What is needed:
The records below should be set down in full, please, without any change.

(Saved entries)
---------------

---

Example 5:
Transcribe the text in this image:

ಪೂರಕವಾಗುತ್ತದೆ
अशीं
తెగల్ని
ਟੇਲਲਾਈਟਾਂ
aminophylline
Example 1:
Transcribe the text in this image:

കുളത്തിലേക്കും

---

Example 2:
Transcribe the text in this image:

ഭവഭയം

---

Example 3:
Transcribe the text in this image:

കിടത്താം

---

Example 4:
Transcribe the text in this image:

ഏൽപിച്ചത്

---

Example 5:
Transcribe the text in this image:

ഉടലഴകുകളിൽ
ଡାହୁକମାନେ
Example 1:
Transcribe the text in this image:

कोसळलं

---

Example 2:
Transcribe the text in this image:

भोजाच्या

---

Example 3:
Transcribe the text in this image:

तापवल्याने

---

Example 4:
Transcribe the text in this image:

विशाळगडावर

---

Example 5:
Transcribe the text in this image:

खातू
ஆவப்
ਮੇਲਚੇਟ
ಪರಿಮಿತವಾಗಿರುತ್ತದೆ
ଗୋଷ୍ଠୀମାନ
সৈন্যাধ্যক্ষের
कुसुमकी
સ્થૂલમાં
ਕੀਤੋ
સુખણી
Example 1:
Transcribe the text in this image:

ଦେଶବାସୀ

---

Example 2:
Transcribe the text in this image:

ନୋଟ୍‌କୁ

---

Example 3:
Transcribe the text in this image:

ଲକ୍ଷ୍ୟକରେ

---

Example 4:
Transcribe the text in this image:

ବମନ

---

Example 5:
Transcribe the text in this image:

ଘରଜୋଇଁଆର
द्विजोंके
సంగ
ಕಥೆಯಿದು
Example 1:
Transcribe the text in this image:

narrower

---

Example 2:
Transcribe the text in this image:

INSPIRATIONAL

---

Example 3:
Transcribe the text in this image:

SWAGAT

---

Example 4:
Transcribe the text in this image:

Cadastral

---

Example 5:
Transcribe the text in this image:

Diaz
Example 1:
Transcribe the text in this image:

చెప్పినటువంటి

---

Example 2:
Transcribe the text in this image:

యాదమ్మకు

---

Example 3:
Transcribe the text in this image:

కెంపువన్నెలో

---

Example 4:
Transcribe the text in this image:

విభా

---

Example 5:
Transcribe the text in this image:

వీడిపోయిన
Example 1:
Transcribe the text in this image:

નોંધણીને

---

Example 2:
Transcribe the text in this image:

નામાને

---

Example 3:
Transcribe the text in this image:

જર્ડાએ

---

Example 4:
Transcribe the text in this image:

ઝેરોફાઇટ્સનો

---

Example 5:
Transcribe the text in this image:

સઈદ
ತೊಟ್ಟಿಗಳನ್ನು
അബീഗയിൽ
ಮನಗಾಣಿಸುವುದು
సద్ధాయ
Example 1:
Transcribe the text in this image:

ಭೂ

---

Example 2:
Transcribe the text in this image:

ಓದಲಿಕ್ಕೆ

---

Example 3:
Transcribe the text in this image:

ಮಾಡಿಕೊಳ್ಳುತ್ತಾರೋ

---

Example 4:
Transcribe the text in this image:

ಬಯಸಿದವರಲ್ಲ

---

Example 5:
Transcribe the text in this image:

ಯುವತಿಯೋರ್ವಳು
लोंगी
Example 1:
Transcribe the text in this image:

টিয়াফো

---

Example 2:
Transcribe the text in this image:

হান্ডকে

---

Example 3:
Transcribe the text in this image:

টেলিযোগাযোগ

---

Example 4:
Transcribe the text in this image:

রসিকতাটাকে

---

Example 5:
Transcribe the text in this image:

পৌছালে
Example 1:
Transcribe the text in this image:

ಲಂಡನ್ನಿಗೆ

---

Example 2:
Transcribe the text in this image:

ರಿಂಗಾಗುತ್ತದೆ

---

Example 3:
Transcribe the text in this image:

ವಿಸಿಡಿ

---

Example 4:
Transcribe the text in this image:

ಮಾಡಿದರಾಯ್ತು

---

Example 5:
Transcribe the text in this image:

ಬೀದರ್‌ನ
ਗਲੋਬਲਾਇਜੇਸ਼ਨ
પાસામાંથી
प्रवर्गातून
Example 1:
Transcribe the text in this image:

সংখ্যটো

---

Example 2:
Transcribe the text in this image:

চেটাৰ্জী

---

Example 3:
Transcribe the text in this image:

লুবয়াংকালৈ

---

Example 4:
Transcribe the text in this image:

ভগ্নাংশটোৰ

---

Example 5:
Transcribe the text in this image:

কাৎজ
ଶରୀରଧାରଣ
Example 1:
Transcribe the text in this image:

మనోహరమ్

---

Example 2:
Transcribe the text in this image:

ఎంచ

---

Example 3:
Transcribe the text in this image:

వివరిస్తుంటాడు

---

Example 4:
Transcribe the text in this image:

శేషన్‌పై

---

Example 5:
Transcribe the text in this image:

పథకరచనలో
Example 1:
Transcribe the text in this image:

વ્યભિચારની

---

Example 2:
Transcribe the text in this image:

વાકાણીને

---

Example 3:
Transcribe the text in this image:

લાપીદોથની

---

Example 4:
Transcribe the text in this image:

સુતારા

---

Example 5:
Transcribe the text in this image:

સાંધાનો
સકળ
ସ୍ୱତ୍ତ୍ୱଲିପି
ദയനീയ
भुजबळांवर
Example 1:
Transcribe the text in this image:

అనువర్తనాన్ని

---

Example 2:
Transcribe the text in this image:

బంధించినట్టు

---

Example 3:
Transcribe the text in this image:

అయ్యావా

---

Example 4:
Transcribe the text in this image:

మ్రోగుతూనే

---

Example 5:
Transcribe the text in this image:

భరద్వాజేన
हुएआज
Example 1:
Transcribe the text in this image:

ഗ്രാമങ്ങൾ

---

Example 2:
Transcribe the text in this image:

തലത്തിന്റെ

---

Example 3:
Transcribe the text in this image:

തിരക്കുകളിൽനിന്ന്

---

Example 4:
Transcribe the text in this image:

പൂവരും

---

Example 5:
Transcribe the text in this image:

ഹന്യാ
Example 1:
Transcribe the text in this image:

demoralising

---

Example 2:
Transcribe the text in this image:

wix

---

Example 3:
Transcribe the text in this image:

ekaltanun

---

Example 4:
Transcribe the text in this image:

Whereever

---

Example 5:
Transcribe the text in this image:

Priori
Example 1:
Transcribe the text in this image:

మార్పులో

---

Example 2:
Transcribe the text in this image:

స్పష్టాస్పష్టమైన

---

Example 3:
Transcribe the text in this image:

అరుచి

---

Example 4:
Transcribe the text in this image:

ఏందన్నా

---------------

Answer space:
---

Example 5:
Transcribe the text in this image:

ಪೂರಕವಾಗುತ್ತದೆ
अशीं
తెగల్ని
ਟੇਲਲਾਈਟਾਂ
aminophylline
Example 1:
Transcribe the text in this image:

കുളത്തിലേക്കും

---

Example 2:
Transcribe the text in this image:

ഭവഭയം

---

Example 3:
Transcribe the text in this image:

കിടത്താം

---

Example 4:
Transcribe the text in this image:

ഏൽപിച്ചത്

---

Example 5:
Transcribe the text in this image:

ഉടലഴകുകളിൽ
ଡାହୁକମାନେ
Example 1:
Transcribe the text in this image:

कोसळलं

---

Example 2:
Transcribe the text in this image:

भोजाच्या

---

Example 3:
Transcribe the text in this image:

तापवल्याने

---

Example 4:
Transcribe the text in this image:

विशाळगडावर

---

Example 5:
Transcribe the text in this image:

खातू
ஆவப்
ਮੇਲਚੇਟ
ಪರಿಮಿತವಾಗಿರುತ್ತದೆ
ଗୋଷ୍ଠୀମାନ
সৈন্যাধ্যক্ষের
कुसुमकी
સ્થૂલમાં
ਕੀਤੋ
સુખણી
Example 1:
Transcribe the text in this image:

ଦେଶବାସୀ

---

Example 2:
Transcribe the text in this image:

ନୋଟ୍‌କୁ

---

Example 3:
Transcribe the text in this image:

ଲକ୍ଷ୍ୟକରେ

---

Example 4:
Transcribe the text in this image:

ବମନ

---

Example 5:
Transcribe the text in this image:

ଘରଜୋଇଁଆର
द्विजोंके
సంగ
ಕಥೆಯಿದು
Example 1:
Transcribe the text in this image:

narrower

---

Example 2:
Transcribe the text in this image:

INSPIRATIONAL

---

Example 3:
Transcribe the text in this image:

SWAGAT

---

Example 4:
Transcribe the text in this image:

Cadastral

---

Example 5:
Transcribe the text in this image:

Diaz
Example 1:
Transcribe the text in this image:

చెప్పినటువంటి

---

Example 2:
Transcribe the text in this image:

యాదమ్మకు

---

Example 3:
Transcribe the text in this image:

కెంపువన్నెలో

---

Example 4:
Transcribe the text in this image:

విభా

---

Example 5:
Transcribe the text in this image:

వీడిపోయిన
Example 1:
Transcribe the text in this image:

નોંધણીને

---

Example 2:
Transcribe the text in this image:

નામાને

---

Example 3:
Transcribe the text in this image:

જર્ડાએ

---

Example 4:
Transcribe the text in this image:

ઝેરોફાઇટ્સનો

---

Example 5:
Transcribe the text in this image:

સઈદ
ತೊಟ್ಟಿಗಳನ್ನು
അബീഗയിൽ
ಮನಗಾಣಿಸುವುದು
సద్ధాయ
Example 1:
Transcribe the text in this image:

ಭೂ

---

Example 2:
Transcribe the text in this image:

ಓದಲಿಕ್ಕೆ

---

Example 3:
Transcribe the text in this image:

ಮಾಡಿಕೊಳ್ಳುತ್ತಾರೋ

---

Example 4:
Transcribe the text in this image:

ಬಯಸಿದವರಲ್ಲ

---

Example 5:
Transcribe the text in this image:

ಯುವತಿಯೋರ್ವಳು
लोंगी
Example 1:
Transcribe the text in this image:

টিয়াফো

---

Example 2:
Transcribe the text in this image:

হান্ডকে

---

Example 3:
Transcribe the text in this image:

টেলিযোগাযোগ

---

Example 4:
Transcribe the text in this image:

রসিকতাটাকে

---

Example 5:
Transcribe the text in this image:

পৌছালে
Example 1:
Transcribe the text in this image:

ಲಂಡನ್ನಿಗೆ

---

Example 2:
Transcribe the text in this image:

ರಿಂಗಾಗುತ್ತದೆ

---

Example 3:
Transcribe the text in this image:

ವಿಸಿಡಿ

---

Example 4:
Transcribe the text in this image:

ಮಾಡಿದರಾಯ್ತು

---

Example 5:
Transcribe the text in this image:

ಬೀದರ್‌ನ
ਗਲੋਬਲਾਇਜੇਸ਼ਨ
પાસામાંથી
प्रवर्गातून
Example 1:
Transcribe the text in this image:

সংখ্যটো

---

Example 2:
Transcribe the text in this image:

চেটাৰ্জী

---

Example 3:
Transcribe the text in this image:

লুবয়াংকালৈ

---

Example 4:
Transcribe the text in this image:

ভগ্নাংশটোৰ

---

Example 5:
Transcribe the text in this image:

কাৎজ
ଶରୀରଧାରଣ
Example 1:
Transcribe the text in this image:

మనోహరమ్

---

Example 2:
Transcribe the text in this image:

ఎంచ

---

Example 3:
Transcribe the text in this image:

వివరిస్తుంటాడు

---

Example 4:
Transcribe the text in this image:

శేషన్‌పై

---

Example 5:
Transcribe the text in this image:

పథకరచనలో
Example 1:
Transcribe the text in this image:

વ્યભિચારની

---

Example 2:
Transcribe the text in this image:

વાકાણીને

---

Example 3:
Transcribe the text in this image:

લાપીદોથની

---

Example 4:
Transcribe the text in this image:

સુતારા

---

Example 5:
Transcribe the text in this image:

સાંધાનો
સકળ
ସ୍ୱତ୍ତ୍ୱଲିପି
ദയനീയ
भुजबळांवर
Example 1:
Transcribe the text in this image:

అనువర్తనాన్ని

---

Example 2:
Transcribe the text in this image:

బంధించినట్టు

---

Example 3:
Transcribe the text in this image:

అయ్యావా

---

Example 4:
Transcribe the text in this image:

మ్రోగుతూనే

---

Example 5:
Transcribe the text in this image:

భరద్వాజేన
हुएआज
Example 1:
Transcribe the text in this image:

ഗ്രാമങ്ങൾ

---

Example 2:
Transcribe the text in this image:

തലത്തിന്റെ

---

Example 3:
Transcribe the text in this image:

തിരക്കുകളിൽനിന്ന്

---

Example 4:
Transcribe the text in this image:

പൂവരും

---

Example 5:
Transcribe the text in this image:

ഹന്യാ
Example 1:
Transcribe the text in this image:

demoralising

---

Example 2:
Transcribe the text in this image:

wix

---

Example 3:
Transcribe the text in this image:

ekaltanun

---

Example 4:
Transcribe the text in this image:

Whereever

---

Example 5:
Transcribe the text in this image:

Priori
Example 1:
Transcribe the text in this image:

మార్పులో

---

Example 2:
Transcribe the text in this image:

స్పష్టాస్పష్టమైన

---

Example 3:
Transcribe the text in this image:

అరుచి

---

Example 4:
Transcribe the text in this image:

ఏందన్నా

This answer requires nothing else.